Word for word, transcribe the data below from the line with "344 211 112.16" to the line with "302 597 2.24", keeping both of those lines.
(Beginning of RAW DATA)
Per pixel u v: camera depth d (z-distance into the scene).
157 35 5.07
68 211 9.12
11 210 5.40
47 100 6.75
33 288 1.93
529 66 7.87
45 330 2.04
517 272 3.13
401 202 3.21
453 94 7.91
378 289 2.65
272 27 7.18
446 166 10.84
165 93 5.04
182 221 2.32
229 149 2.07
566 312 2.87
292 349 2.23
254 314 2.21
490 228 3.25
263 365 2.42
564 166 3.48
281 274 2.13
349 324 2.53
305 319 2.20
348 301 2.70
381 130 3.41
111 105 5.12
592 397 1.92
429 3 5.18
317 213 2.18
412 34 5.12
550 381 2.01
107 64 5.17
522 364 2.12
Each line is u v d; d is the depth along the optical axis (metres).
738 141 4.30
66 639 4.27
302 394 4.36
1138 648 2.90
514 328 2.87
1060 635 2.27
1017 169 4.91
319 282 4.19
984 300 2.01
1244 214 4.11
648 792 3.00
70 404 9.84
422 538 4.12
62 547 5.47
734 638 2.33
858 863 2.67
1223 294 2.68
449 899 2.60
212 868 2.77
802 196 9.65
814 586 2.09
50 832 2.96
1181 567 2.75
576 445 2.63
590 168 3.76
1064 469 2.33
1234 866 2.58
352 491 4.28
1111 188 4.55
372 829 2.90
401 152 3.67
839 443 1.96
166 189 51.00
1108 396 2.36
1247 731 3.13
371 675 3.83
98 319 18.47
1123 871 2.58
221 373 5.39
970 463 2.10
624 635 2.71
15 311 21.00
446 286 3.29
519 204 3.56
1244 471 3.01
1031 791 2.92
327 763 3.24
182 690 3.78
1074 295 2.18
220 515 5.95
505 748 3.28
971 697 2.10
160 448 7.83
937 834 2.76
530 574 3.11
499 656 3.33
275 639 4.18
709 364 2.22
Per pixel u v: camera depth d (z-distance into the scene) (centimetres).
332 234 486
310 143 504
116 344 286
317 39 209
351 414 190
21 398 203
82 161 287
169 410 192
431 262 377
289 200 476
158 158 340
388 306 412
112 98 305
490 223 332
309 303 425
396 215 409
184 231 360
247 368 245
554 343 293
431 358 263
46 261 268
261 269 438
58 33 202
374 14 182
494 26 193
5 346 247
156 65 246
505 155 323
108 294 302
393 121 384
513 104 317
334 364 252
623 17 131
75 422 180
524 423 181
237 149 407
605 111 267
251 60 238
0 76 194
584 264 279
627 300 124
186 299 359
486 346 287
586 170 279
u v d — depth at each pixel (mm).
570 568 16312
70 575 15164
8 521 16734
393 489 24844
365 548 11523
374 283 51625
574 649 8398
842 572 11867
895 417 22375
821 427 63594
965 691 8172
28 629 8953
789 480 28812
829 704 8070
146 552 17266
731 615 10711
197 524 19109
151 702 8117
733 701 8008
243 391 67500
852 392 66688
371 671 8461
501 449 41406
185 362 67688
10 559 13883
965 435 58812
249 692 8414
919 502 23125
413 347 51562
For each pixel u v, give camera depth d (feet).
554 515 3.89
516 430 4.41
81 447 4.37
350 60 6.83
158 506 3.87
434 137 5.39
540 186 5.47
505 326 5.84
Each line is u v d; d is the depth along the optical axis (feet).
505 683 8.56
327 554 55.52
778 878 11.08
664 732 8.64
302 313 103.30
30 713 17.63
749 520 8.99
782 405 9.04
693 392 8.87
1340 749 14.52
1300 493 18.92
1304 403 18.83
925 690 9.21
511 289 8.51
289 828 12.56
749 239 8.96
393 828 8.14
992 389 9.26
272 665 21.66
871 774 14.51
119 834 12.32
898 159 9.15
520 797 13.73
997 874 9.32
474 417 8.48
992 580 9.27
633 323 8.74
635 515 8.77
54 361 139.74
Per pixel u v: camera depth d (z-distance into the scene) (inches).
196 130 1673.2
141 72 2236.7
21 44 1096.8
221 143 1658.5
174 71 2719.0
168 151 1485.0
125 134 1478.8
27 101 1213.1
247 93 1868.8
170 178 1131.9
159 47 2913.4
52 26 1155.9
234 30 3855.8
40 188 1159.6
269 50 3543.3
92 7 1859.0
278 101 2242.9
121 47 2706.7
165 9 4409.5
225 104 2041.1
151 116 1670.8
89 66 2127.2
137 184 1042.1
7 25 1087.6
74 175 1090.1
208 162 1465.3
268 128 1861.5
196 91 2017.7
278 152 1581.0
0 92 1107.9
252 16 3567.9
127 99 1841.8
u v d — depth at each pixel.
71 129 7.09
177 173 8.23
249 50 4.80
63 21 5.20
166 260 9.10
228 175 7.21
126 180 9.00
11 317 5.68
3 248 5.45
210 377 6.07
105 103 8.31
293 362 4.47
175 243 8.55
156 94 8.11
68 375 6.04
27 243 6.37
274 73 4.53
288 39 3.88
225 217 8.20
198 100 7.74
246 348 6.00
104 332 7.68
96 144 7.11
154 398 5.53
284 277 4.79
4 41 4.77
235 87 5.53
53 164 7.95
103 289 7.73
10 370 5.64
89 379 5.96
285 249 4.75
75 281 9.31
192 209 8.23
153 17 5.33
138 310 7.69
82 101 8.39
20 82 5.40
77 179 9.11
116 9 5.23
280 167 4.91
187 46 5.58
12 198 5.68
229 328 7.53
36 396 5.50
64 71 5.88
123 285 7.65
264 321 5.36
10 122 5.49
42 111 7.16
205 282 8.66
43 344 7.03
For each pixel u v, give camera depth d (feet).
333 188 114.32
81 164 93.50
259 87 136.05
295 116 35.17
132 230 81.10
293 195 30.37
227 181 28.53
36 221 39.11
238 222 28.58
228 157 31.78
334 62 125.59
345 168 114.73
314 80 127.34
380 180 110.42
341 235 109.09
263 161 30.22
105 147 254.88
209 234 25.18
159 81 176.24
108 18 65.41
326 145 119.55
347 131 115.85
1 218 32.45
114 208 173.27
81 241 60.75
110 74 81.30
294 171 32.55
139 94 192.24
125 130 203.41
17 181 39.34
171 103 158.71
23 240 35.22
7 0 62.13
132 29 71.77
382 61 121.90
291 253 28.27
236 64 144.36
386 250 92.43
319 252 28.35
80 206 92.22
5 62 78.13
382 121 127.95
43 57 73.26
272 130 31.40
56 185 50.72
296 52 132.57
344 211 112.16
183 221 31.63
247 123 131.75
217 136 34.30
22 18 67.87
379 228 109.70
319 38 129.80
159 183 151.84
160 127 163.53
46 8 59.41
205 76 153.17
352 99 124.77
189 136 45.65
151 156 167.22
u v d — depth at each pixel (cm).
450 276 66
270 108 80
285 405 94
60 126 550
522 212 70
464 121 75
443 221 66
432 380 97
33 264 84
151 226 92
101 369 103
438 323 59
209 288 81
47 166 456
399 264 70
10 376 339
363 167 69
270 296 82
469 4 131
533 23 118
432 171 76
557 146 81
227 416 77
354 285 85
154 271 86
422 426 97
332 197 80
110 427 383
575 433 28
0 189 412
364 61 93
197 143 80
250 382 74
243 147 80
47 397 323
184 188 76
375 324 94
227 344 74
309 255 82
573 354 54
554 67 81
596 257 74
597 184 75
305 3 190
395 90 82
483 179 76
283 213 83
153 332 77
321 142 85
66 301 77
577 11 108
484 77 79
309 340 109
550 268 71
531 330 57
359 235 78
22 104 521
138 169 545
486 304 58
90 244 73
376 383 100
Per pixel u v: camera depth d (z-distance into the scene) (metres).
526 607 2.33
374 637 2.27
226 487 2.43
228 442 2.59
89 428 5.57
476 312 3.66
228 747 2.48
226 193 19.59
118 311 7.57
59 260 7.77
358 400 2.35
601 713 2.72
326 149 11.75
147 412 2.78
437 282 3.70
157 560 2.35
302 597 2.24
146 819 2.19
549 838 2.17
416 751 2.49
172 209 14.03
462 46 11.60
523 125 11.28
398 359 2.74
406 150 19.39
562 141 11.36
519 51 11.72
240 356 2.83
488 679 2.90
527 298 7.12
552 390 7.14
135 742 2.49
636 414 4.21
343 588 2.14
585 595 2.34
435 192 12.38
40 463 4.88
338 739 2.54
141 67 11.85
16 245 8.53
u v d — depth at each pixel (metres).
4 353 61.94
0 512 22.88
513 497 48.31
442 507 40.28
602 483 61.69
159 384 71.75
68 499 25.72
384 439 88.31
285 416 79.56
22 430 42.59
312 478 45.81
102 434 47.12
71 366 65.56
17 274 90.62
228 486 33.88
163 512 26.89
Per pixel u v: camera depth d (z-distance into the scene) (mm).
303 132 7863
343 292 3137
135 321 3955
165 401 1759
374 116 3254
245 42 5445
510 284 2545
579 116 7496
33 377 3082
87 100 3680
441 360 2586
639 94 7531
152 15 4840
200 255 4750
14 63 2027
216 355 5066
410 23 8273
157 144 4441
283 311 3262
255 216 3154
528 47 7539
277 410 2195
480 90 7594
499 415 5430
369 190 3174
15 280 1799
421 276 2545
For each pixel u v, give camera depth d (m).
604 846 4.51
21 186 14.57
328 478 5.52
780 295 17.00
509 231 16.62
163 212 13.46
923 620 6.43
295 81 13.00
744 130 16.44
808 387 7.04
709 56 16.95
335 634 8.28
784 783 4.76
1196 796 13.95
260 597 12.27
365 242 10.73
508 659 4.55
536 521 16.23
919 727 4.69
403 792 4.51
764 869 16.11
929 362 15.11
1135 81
(End of RAW DATA)
> [ANSWER FOR THE TASK]
344 211 112.16
183 221 31.63
247 123 131.75
217 136 34.30
22 18 67.87
379 228 109.70
319 38 129.80
159 183 151.84
160 127 163.53
46 8 59.41
205 76 153.17
352 99 124.77
189 136 45.65
151 156 167.22
u v d — depth at each pixel (cm).
450 276 66
270 108 80
285 405 94
60 126 550
522 212 70
464 121 75
443 221 66
432 380 97
33 264 84
151 226 92
101 369 103
438 323 59
209 288 81
47 166 456
399 264 70
10 376 339
363 167 69
270 296 82
469 4 131
533 23 118
432 171 76
557 146 81
227 416 77
354 285 85
154 271 86
422 426 97
332 197 80
110 427 383
575 433 28
0 189 412
364 61 93
197 143 80
250 382 74
243 147 80
47 397 323
184 188 76
375 324 94
227 344 74
309 255 82
573 354 54
554 67 81
596 257 74
597 184 75
305 3 190
395 90 82
483 179 76
283 213 83
153 332 77
321 142 85
66 301 77
577 11 108
484 77 79
309 340 109
550 268 71
531 330 57
359 235 78
22 104 521
138 169 545
486 304 58
90 244 73
376 383 100
Per pixel u v: camera depth d (z-distance into the scene) (metres).
526 607 2.33
374 637 2.27
226 487 2.43
228 442 2.59
89 428 5.57
476 312 3.66
228 747 2.48
226 193 19.59
118 311 7.57
59 260 7.77
358 400 2.35
601 713 2.72
326 149 11.75
147 412 2.78
437 282 3.70
157 560 2.35
302 597 2.24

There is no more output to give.